Democratic presidential candiate Barack Obama is about to open his first regional campaign office outside the four early primary states (Iowa, New Hampshire, Nevada and South Carolina) on Sunday right here in Oakland — two blocks from where Democratic presidential candidate Hillary Clinton is scheduled to stage a big rally a few hours later. No, he won’t be here himself.

It hadn’t been lost on journalists or political observers that the Obama operation in California thus far has been almost exclusively grassroots; there’ve been some trainings and events, but not much in the way of professional staff or offices.

Former gubernatorial candidate and state Controller Steve Westly told me today that Oakland was chosen for the office because the junior Senator from Illinois enjoys a broad base of support in the Bay Area and Northern California — remember the 10,000 to 12,000 who turned out for his March 17 rally in Oakland? — and expects that widespread backing by minority and young voters will carry him to victory in the Golden State. Oakland represents the kind of ethnically, socio-economically and otherwise diverse audience to which Obama appeals, Westly added, and efforts have been underway for weeks to secure a location; it turned out to be 436 14th Street, not far from Frank Ogawa Plaza.

But Westly wouldn’t comment on whether it’s coincidence that the office will open at 1 p.m. Sunday, three and a half hours before Clinton’s “Club44 Block Party” is to begin on Clay Street between 12th and 14th streets. “Who knows?” he said.
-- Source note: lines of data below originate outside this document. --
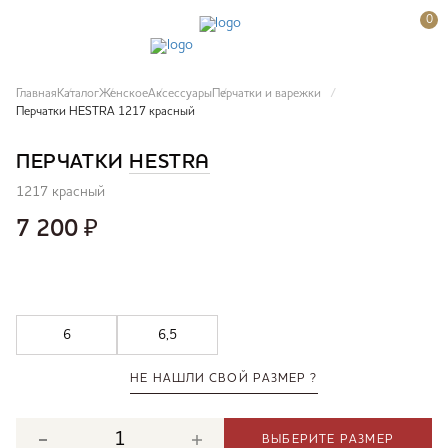
0
Главная
Каталог
Женское
Аксессуары
Перчатки и варежки
Перчатки HESTRA 1217 красный
ПЕРЧАТКИ
HESTRA
1217 красный
7 200
₽
6
6,5
НЕ НАШЛИ СВОЙ РАЗМЕР ?
ВЫБЕРИТЕ РАЗМЕР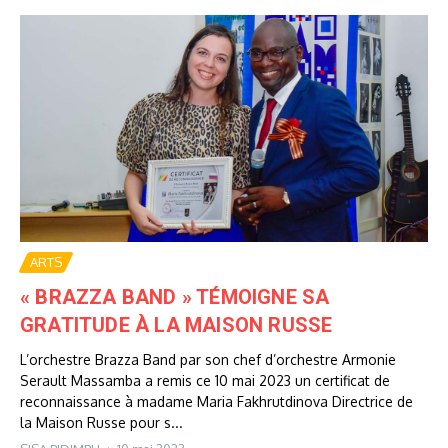
ARTS
« BRAZZA BAND » TÉMOIGNE SA
GRATITUDE À LA MAISON RUSSE
L’orchestre Brazza Band par son chef d’orchestre Armonie
Serault Massamba a remis ce 10 mai 2023 un certificat de
reconnaissance à madame Maria Fakhrutdinova Directrice de
la Maison Russe pour s...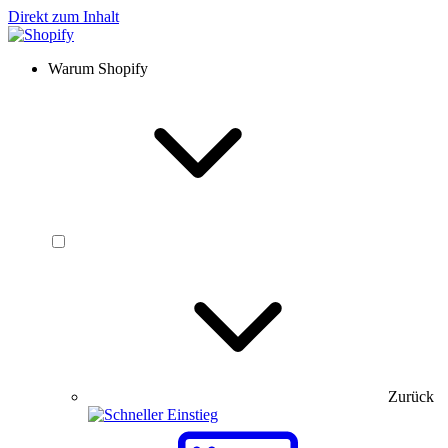
Direkt zum Inhalt
Warum Shopify
Zurück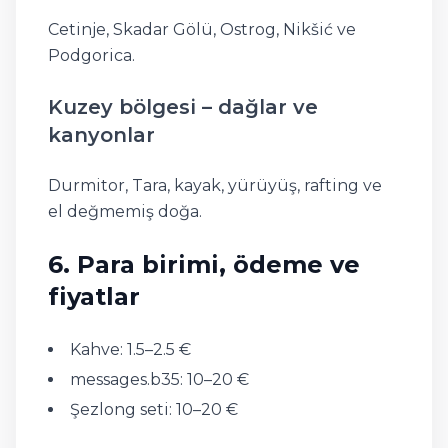
Cetinje, Skadar Gölü, Ostrog, Nikšić ve
Podgorica.
Kuzey bölgesi – dağlar ve
kanyonlar
Durmitor, Tara, kayak, yürüyüş, rafting ve
el değmemiş doğa.
6. Para birimi, ödeme ve
fiyatlar
Kahve: 1.5–2.5 €
messages.b35: 10–20 €
Şezlong seti: 10–20 €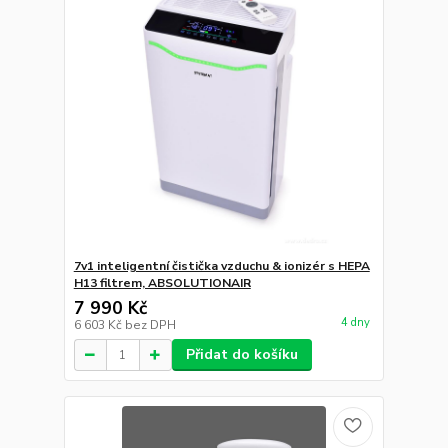
7v1 inteligentní čistička vzduchu & ionizér s HEPA
H13 filtrem, ABSOLUTIONAIR
7 990 Kč
4 dny
6 603 Kč
bez DPH
Přidat do košíku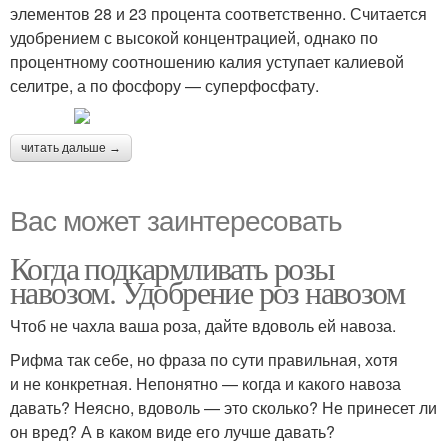
элементов 28 и 23 процента соответственно. Считается
удобрением с высокой концентрацией, однако по
процентному соотношению калия уступает калиевой
селитре, а по фосфору — суперфосфату.
читать дальше →
Вас может заинтересовать
Когда подкармливать розы
навозом. Удобрение роз навозом
Чтоб не чахла ваша роза, дайте вдоволь ей навоза.
Рифма так себе, но фраза по сути правильная, хотя
и не конкретная. Непонятно — когда и какого навоза
давать? Неясно, вдоволь — это сколько? Не принесет ли
он вред? А в каком виде его лучше давать?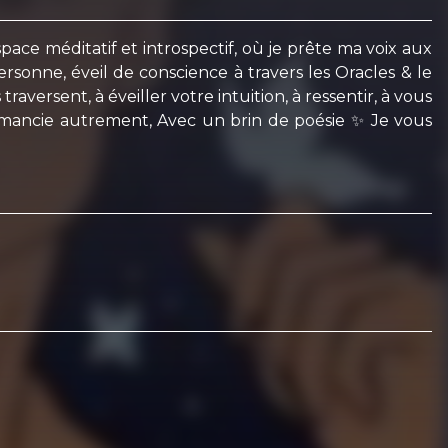
ace méditatif et introspectif, où je prête ma voix aux
sonne, éveil de conscience à travers les Oracles & le
raversent, à éveiller votre intuition, à ressentir, à vous
tomancie autrement, Avec un brin de poésie ✨ Je vous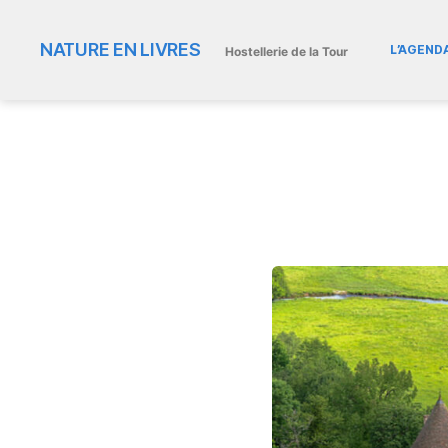
NATURE EN LIVRES
L’AGEND
Hostellerie de la Tour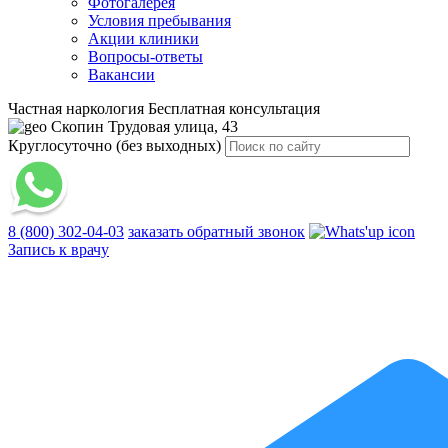
Фотогалерея
Условия пребывания
Акции клиники
Вопросы-ответы
Вакансии
Частная наркология
Бесплатная консультация
Скопин
Трудовая улица, 43
Круглосуточно (без выходных)
8 (800) 302-04-03
заказать обратный звонок
Запись к врачу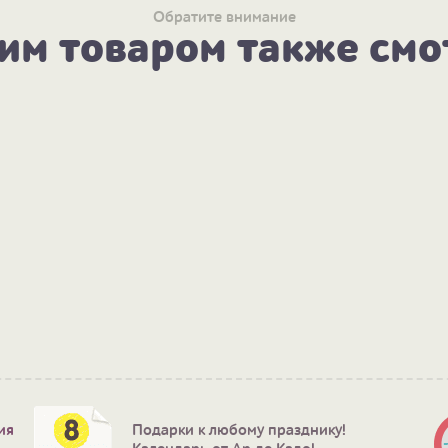
Обратите внимание
тим товаром также смо
ия
Подарки к любому празднику!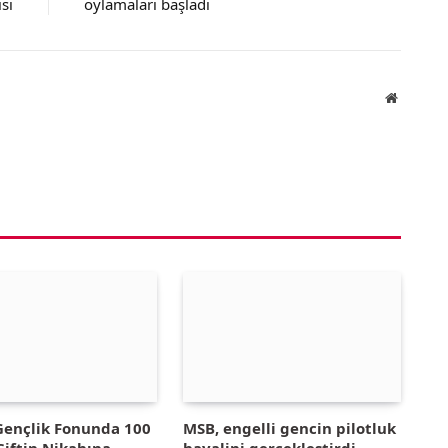
sı
oylamaları başladı
Website
 Gençlik Fonunda 100
MSB, engelli gencin pilotluk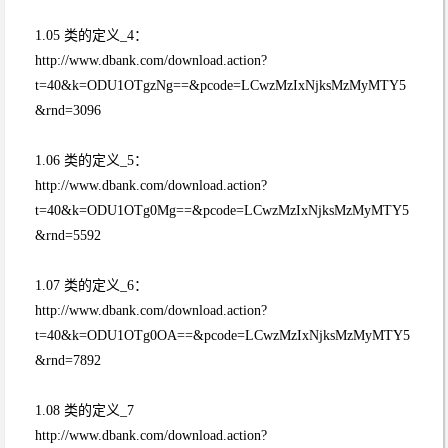
1.05 类的定义_4：
http://www.dbank.com/download.action?
t=40&k=ODU1OTgzNg==&pcode=LCwzMzIxNjksMzMyMTY5
&rnd=3096
1.06 类的定义_5：
http://www.dbank.com/download.action?
t=40&k=ODU1OTg0Mg==&pcode=LCwzMzIxNjksMzMyMTY5
&rnd=5592
1.07 类的定义_6：
http://www.dbank.com/download.action?
t=40&k=ODU1OTg0OA==&pcode=LCwzMzIxNjksMzMyMTY5
&rnd=7892
1.08 类的定义_7
http://www.dbank.com/download.action?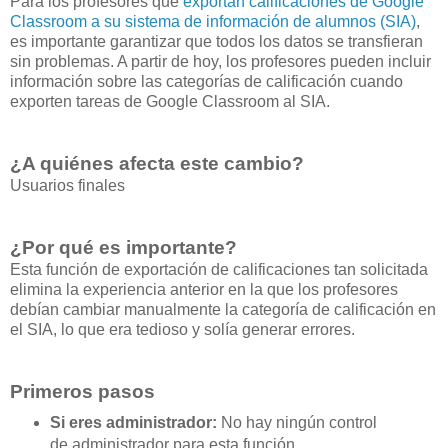
Para los profesores que
exportan calificaciones de Google
Classroom a su sistema de información de alumnos (SIA)
,
es importante garantizar que todos los datos se transfieran
sin problemas. A partir de hoy, los profesores pueden incluir
información sobre las categorías de calificación cuando
exporten tareas de Google Classroom al SIA.
¿A quiénes afecta este cambio?
Usuarios finales
¿Por qué es importante?
Esta función de exportación de calificaciones tan solicitada
elimina la experiencia anterior en la que los profesores
debían cambiar manualmente la categoría de calificación en
el SIA, lo que era tedioso y solía generar errores.
Primeros pasos
Si eres administrador:
No hay ningún control
de administrador para esta función.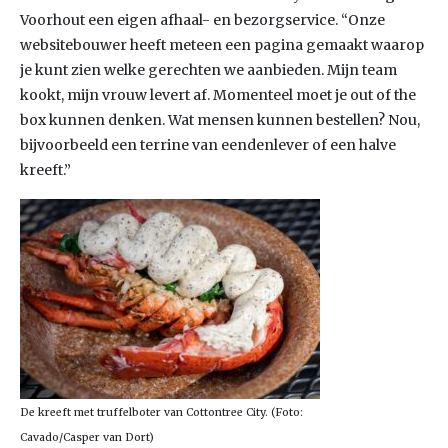
Voorhout een eigen afhaal- en bezorgservice. “Onze
websitebouwer heeft meteen een pagina gemaakt waarop
je kunt zien welke gerechten we aanbieden. Mijn team
kookt, mijn vrouw levert af. Momenteel moet je out of the
box kunnen denken. Wat mensen kunnen bestellen? Nou,
bijvoorbeeld een terrine van eendenlever of een halve
kreeft.”
De kreeft met truffelboter van Cottontree City. (Foto:
Cavado/Casper van Dort)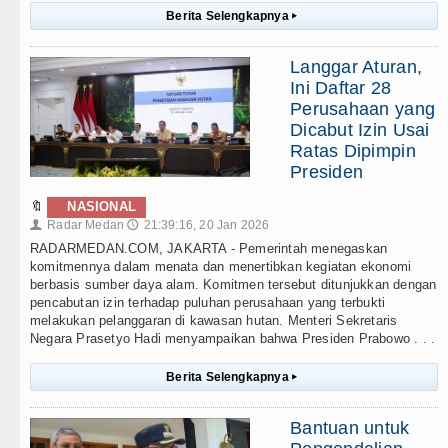
Berita Selengkapnya
▸
Langgar Aturan,
Ini Daftar 28
Perusahaan yang
Dicabut Izin Usai
Ratas Dipimpin
Presiden
🔖
NASIONAL
Radar Medan
21:39:16, 20 Jan 2026
👤
🕔
RADARMEDAN.COM, JAKARTA - Pemerintah menegaskan
komitmennya dalam menata dan menertibkan kegiatan ekonomi
berbasis sumber daya alam. Komitmen tersebut ditunjukkan dengan
pencabutan izin terhadap puluhan perusahaan yang terbukti
melakukan pelanggaran di kawasan hutan. Menteri Sekretaris
Negara Prasetyo Hadi menyampaikan bahwa Presiden Prabowo . . .
Berita Selengkapnya
▸
Bantuan untuk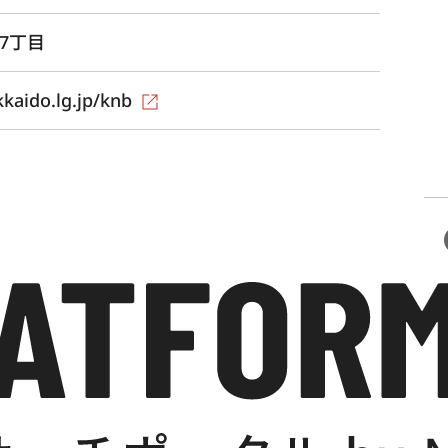
7丁目 
kaido.lg.jp/knb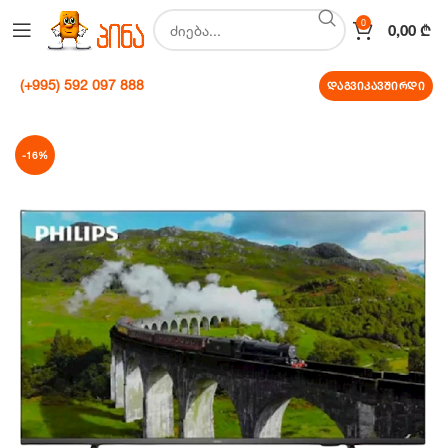
0
0,00
₾
(+995) 592 097 888
დაგვიკავშირდი
-16%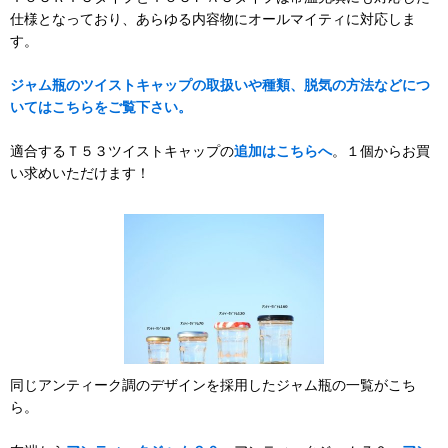
仕様となっており、あらゆる内容物にオールマイティに対応しま
す。
ジャム瓶のツイストキャップの取扱いや種類、脱気の方法などにつ
いてはこちらをご覧下さい。
適合するＴ５３ツイストキャップの
追加はこちらへ
。１個からお買
い求めいただけます！
同じアンティーク調のデザインを採用したジャム瓶の一覧がこち
ら。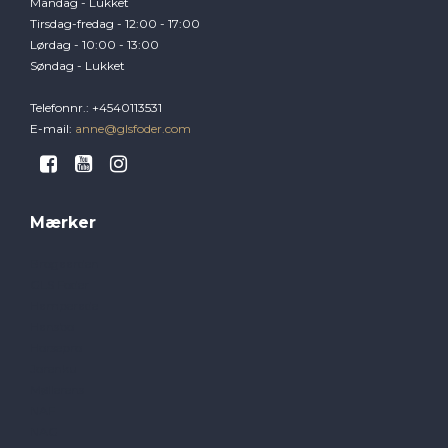
Mandag - Lukket
Tirsdag-fredag - 12:00 - 17:00
Lørdag - 10:00 - 13:00
Søndag - Lukket
Telefonnr.
:
+4540113531
E-mail
:
anne@glsfoder.com
Mærker
Brogaarden
GLS Foder
Hamperade
Hansbo
Horsepro
Jorenku
Møllerens
NAF
NAG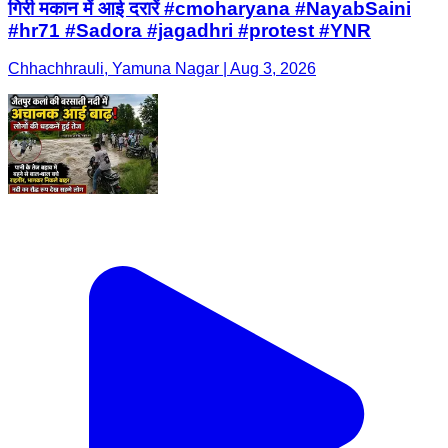
गिरी मकान में आई दरारें #cmoharyana #NayabSaini
#hr71 #Sadora #jagadhri #protest #YNR
Chhachhrauli, Yamuna Nagar | Aug 3, 2026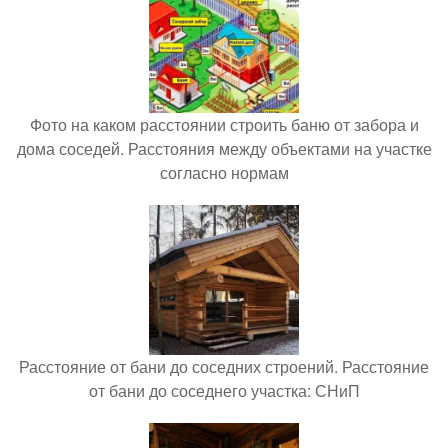
Фото на каком расстоянии строить баню от забора и
дома соседей. Расстояния между объектами на участке
согласно нормам
Расстояние от бани до соседних строений. Расстояние
от бани до соседнего участка: СНиП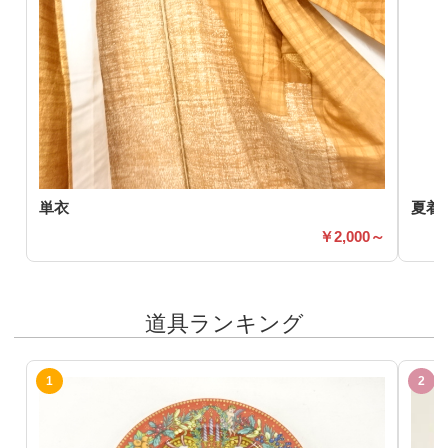
単衣
夏着
2,000～
道具ランキング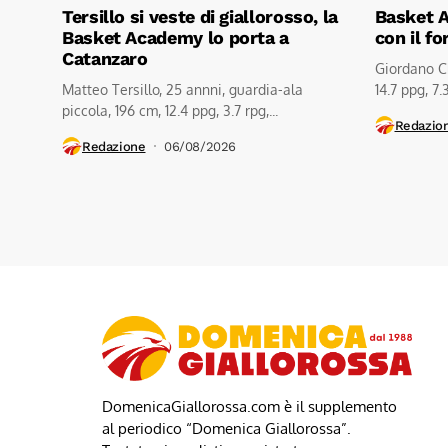
Tersillo si veste di giallorosso, la
Basket A
Basket Academy lo porta a
con il fo
Catanzaro
Giordano Ch
Matteo Tersillo, 25 annni, guardia-ala
14.7 ppg, 7.3 
piccola, 196 cm, 12.4 ppg, 3.7 rpg,...
Redazio
Redazione
06/08/2026
DomenicaGiallorossa.com è il supplemento
al periodico “Domenica Giallorossa”.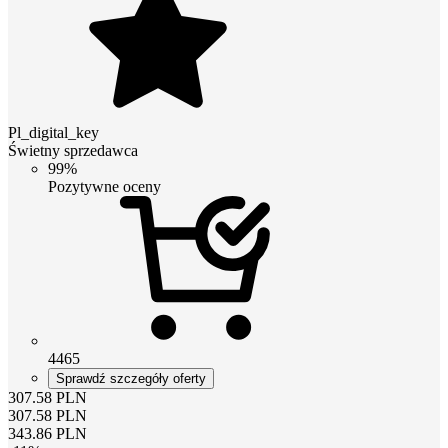
Pl_digital_key
Świetny sprzedawca
99%
Pozytywne oceny
4465
Sprawdź szczegóły oferty
307.58
PLN
307.58
PLN
343.86
PLN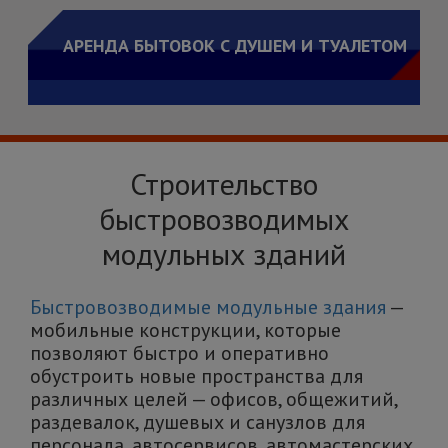
АРЕНДА БЫТОВОК С ДУШЕМ И ТУАЛЕТОМ
Строительство
быстровозводимых
модульных зданий
Быстровозводимые модульные здания
—
мобильные конструкции, которые
позволяют быстро и оперативно
обустроить новые пространства для
различных целей — офисов, общежитий,
раздевалок, душевых и санузлов для
персонала, автосервисов, автомастерских,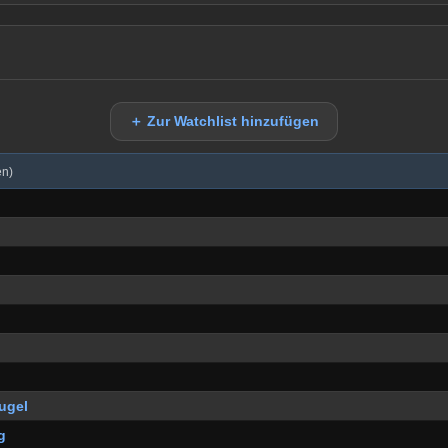
＋ Zur Watchlist hinzufügen
en)
ugel
g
The Obama campaign also today announced an expanded California staff, including communications director Debbie Mesloh; she’ll be on leave from her post as communications director for San Francisco District Attorney Kamala Harris, herself an avowed Obama supporter. Mesloh previously worked as Northern California Field Director for U.S. Sen. Dianne Feinstein, D-Calif., and as press secretary for the Atlanta City Council.

Other hires include:

  • deputy campaign director and political director Vincent Harris, who’ll be on leave from his post as chief of staff to state Senator and Legislative Black Caucus Chairman-elect Mark Ridley-Thomas, D-Los Angeles. Harris earlier worked as deputy chief of staff to Gov. Gray Davis and as senior policy advisor to the late Rep. Juanita Millender-McDonald; he has managed field operations as a regional coordinator in the Democratic Coordinated Campaigns in 1998 and 1990 and as campaign manager for congressional and city council elections in 1996 and 1992, respectively.
  • field operations director Buffy Wicks, who most recently was political director for the UFCW’s WakeUpWalMart.com campaign. A California native, she has also worked as an organizer for the Howard Dean campaign and for the antiwar movement.
  • deputy political director and director of Asian/Pacific Islander outreach Van Tamom, who most recently was deputy director of public relations at the Los Angeles-based public relations firm Bomaye and was the 2006 Democratic nominee for the 60th California Assembly District.
  • Latino outreach director Edith Ramirez, on leave as a litigation partner in the law firm of Quinn Emanuel Urquhart Oliver & Hedges, LLP; she’s also vice president of the Los Angeles Department of Water and Power Board of Commissioners.